---------- Record set ----------

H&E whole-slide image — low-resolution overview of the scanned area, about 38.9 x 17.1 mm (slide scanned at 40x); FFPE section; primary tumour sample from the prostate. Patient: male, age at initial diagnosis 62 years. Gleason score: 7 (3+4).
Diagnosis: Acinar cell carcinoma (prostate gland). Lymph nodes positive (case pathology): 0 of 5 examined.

----------
---------- Record set ----------

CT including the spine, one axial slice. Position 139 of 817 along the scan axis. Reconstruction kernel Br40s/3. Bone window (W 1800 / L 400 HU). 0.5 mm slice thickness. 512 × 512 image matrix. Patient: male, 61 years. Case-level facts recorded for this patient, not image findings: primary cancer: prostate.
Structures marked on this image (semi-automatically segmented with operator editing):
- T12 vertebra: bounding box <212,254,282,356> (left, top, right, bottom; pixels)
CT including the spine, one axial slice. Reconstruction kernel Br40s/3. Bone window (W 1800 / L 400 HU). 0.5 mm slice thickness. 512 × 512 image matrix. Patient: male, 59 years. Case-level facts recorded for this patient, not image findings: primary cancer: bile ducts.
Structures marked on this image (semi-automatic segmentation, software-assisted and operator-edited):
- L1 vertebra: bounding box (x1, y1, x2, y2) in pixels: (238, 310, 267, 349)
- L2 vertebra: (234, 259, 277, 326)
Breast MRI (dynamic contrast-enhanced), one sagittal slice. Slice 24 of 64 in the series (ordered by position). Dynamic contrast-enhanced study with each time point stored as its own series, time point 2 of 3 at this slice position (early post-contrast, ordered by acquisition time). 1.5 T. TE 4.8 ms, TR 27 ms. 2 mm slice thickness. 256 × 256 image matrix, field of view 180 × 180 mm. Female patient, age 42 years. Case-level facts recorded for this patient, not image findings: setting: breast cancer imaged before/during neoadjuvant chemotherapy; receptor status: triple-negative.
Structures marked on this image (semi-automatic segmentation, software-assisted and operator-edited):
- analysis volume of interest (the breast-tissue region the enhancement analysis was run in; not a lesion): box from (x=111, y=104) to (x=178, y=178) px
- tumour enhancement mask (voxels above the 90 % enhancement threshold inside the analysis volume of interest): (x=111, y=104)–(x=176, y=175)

----------
---------- Record set ----------

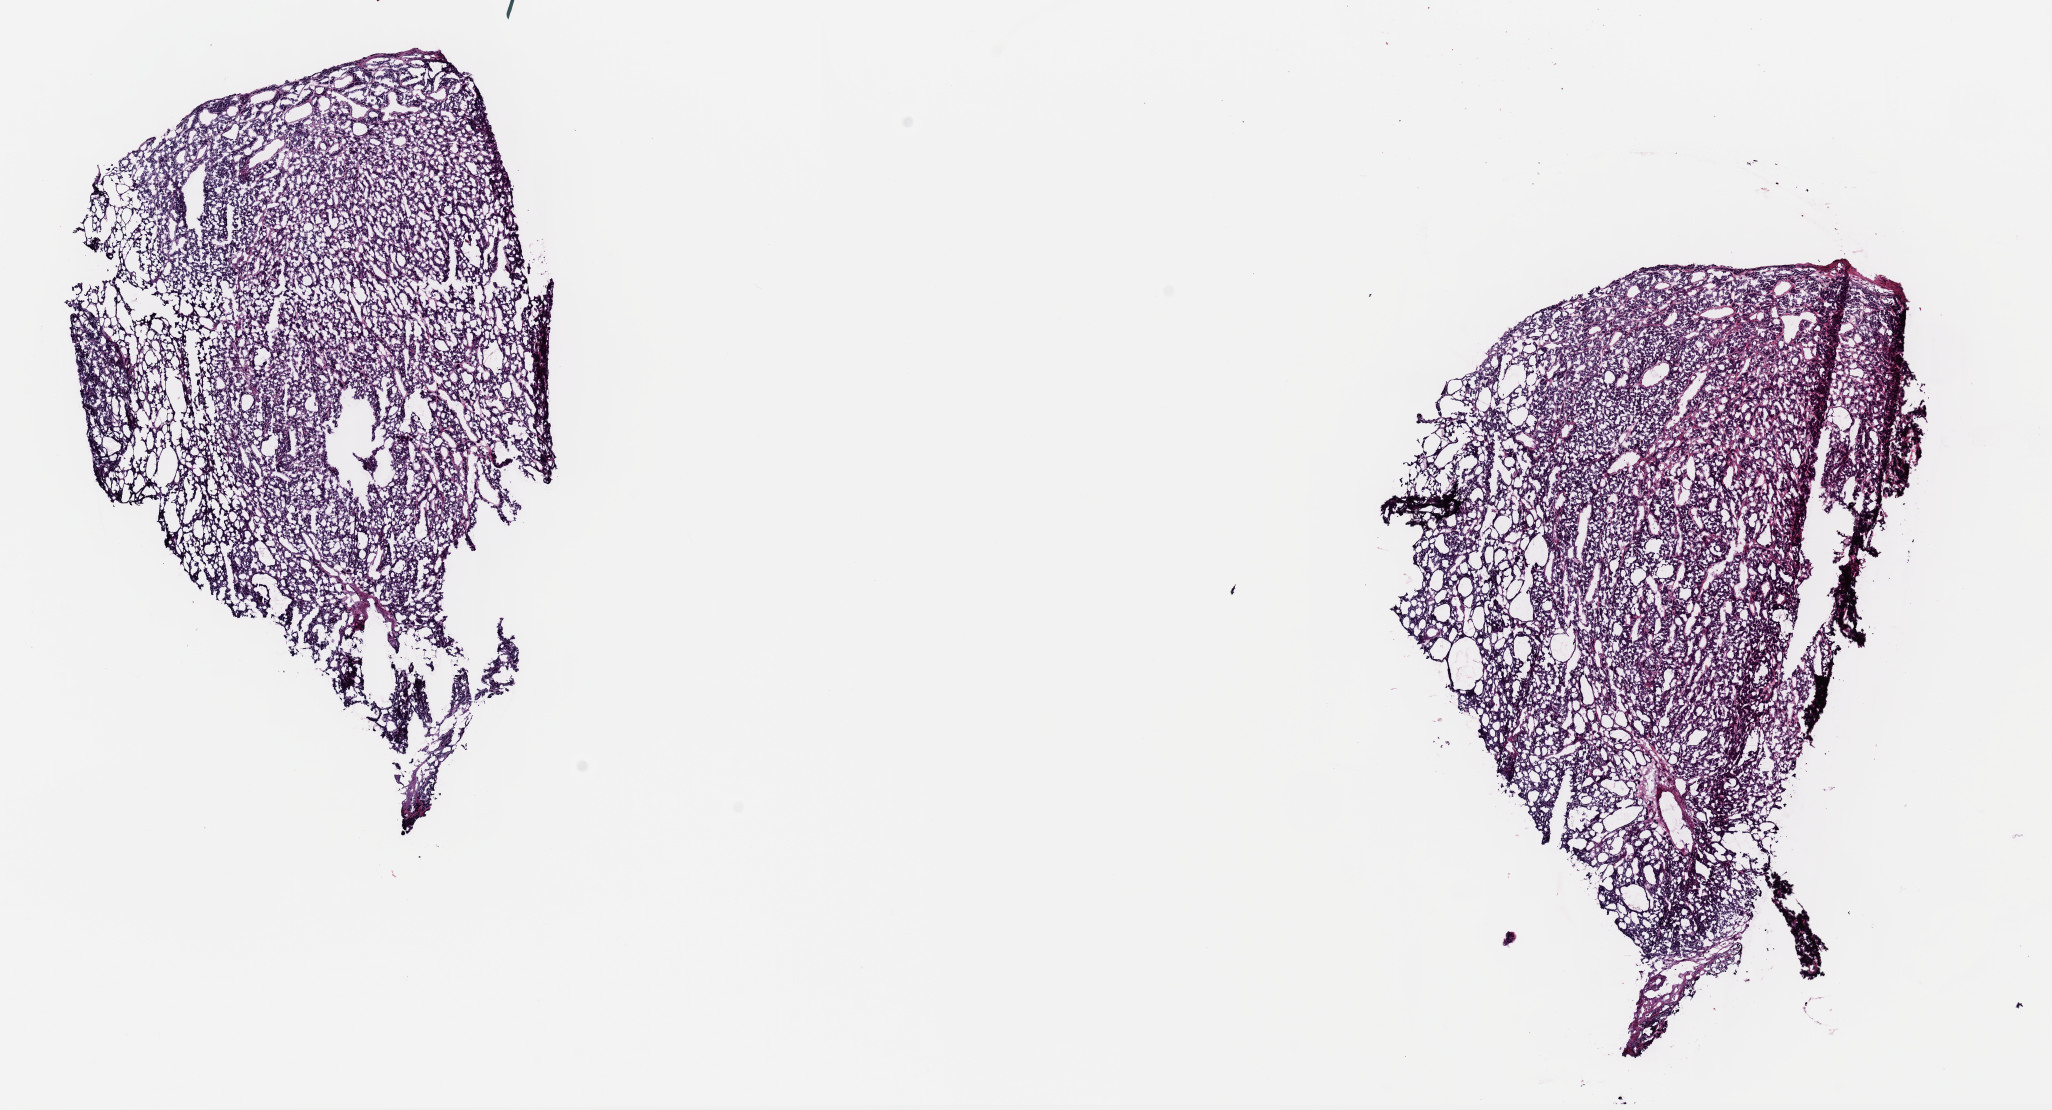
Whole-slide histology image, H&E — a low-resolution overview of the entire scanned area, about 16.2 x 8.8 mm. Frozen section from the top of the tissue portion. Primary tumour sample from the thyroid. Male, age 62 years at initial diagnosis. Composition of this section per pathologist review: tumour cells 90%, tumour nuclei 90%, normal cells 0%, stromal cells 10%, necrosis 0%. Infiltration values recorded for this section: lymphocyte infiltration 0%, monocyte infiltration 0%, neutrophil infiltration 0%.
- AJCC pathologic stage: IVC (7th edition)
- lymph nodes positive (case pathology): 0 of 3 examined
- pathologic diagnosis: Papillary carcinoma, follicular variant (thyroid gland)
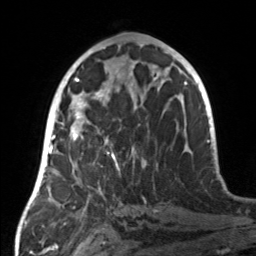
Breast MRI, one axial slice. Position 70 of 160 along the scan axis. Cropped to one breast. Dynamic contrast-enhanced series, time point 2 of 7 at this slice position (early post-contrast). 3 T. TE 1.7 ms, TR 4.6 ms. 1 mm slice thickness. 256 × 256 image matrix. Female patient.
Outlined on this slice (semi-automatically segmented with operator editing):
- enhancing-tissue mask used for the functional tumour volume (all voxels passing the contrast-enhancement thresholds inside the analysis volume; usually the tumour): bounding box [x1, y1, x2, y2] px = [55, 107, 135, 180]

----------

## Exercise directions
What's needed is an exact copy of the lines above from the one with "- pathologic diagnosis: Papillary" through the one with "- enhancing-tissue mask", both included; the pictures stay out.

## Solution for this task
- pathologic diagnosis: Papillary carcinoma, follicular variant (thyroid gland)
Breast MRI, one axial slice. Position 70 of 160 along the scan axis. Cropped to one breast. Dynamic contrast-enhanced series, time point 2 of 7 at this slice position (early post-contrast). 3 T. TE 1.7 ms, TR 4.6 ms. 1 mm slice thickness. 256 × 256 image matrix. Female patient.
Outlined on this slice (semi-automatically segmented with operator editing):
- enhancing-tissue mask used for the functional tumour volume (all voxels passing the contrast-enhancement thresholds inside the analysis volume; usually the tumour): bounding box [x1, y1, x2, y2] px = [55, 107, 135, 180]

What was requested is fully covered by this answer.